Among a multitude of themes explored, the one that really catches the attention is the matter of change. Stasis present, or, in the case of Oswald, stasis about to resume after a hiatus, is experienced and anticipated by the characters. But during the play this stasis is rudely overturned as the characters are snatched up and whirled about by past and current events; and this occurs not just once but in a succession of hammer blows.
This is pure psycho-drama, not so much theatre in the round as theatre in the pressure-cooker. No audience member is seated more than two metres from the action, and director James Watt has employed every square centimetre of the tiny acting area to deploy his cast of five. He told me afterwards that he and they had put in eight hour days of preparation and rehearsal over three weeks - and didn't it show. Every intonation of speech, every gesture and movement seem to come naturally as an indication of character. The players, including a disabled sailor (a smarmy Alex Hill, seemingly raised on a Glasgow housing scheme) and the Alving maid (Sammy Glover), convincingly portraying a chrysalis developing into butterfly, seize and hold your attention with their intensity. As Oswald, Yash Saraf dwindles by degrees from seemingly-confident, cosmopolitan son into quivering wreck; his convulsions at the end had some of the audience holding their breath.
Isobel Jesper Jones' Mrs Alving strides forth boldly at the start of the play, another of Ibsen's strong but suffering women - others include Hedda Gabler, Rita in Little Eyolf and (ultimately) Nora in A Doll's House - whose men struggle to control. Ms Jesper Jones indicates she has always had a sharp eye for business - her exchange with Pastor Manders about whether their projected orphanage is to be protected by God or an insurance company brings a nice little note of humour to what is otherwise powerful tragedy - but her ultimate development into clear-sightedness regarding her plight and the nature of the people surrounding her is chilling, and beautifully handled by Ms Jesper-Jones.

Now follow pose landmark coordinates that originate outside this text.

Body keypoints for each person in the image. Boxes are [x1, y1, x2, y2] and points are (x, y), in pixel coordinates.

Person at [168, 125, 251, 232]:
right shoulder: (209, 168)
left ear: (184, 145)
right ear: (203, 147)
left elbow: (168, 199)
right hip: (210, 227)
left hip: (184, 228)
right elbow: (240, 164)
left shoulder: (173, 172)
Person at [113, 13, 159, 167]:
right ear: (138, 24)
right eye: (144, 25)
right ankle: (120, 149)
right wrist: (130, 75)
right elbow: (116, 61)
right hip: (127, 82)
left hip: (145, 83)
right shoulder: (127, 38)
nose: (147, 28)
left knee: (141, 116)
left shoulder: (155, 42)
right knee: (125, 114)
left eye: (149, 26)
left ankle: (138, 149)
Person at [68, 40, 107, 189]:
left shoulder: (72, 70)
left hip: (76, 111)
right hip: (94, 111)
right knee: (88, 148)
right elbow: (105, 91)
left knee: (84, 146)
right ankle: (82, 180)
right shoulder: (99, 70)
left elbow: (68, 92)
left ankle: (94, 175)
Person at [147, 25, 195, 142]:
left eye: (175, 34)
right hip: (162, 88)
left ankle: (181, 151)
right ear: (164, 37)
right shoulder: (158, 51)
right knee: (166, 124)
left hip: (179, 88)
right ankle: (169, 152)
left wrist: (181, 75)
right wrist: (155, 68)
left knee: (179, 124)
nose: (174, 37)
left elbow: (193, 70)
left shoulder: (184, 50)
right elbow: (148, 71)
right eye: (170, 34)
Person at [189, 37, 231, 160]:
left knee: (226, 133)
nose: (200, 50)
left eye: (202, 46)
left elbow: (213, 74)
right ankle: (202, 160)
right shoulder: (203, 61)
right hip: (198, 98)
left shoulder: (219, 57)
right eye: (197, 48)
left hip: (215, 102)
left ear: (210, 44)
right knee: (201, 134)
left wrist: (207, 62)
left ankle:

Ieuan Perkins' Pastor Manders manages to be at one and the same time pompous, cowardly and gullible; subtle acting. Perhaps the most striking moment of the evening comes when, slumped on a couch, Mrs Alving tells him sotto voce:
'I think you're a big child and always will be.'
No doubt, but both of them are playing in serious, grown-up drama, and if you're in search of that this week, then the BT Studio is the place to find it.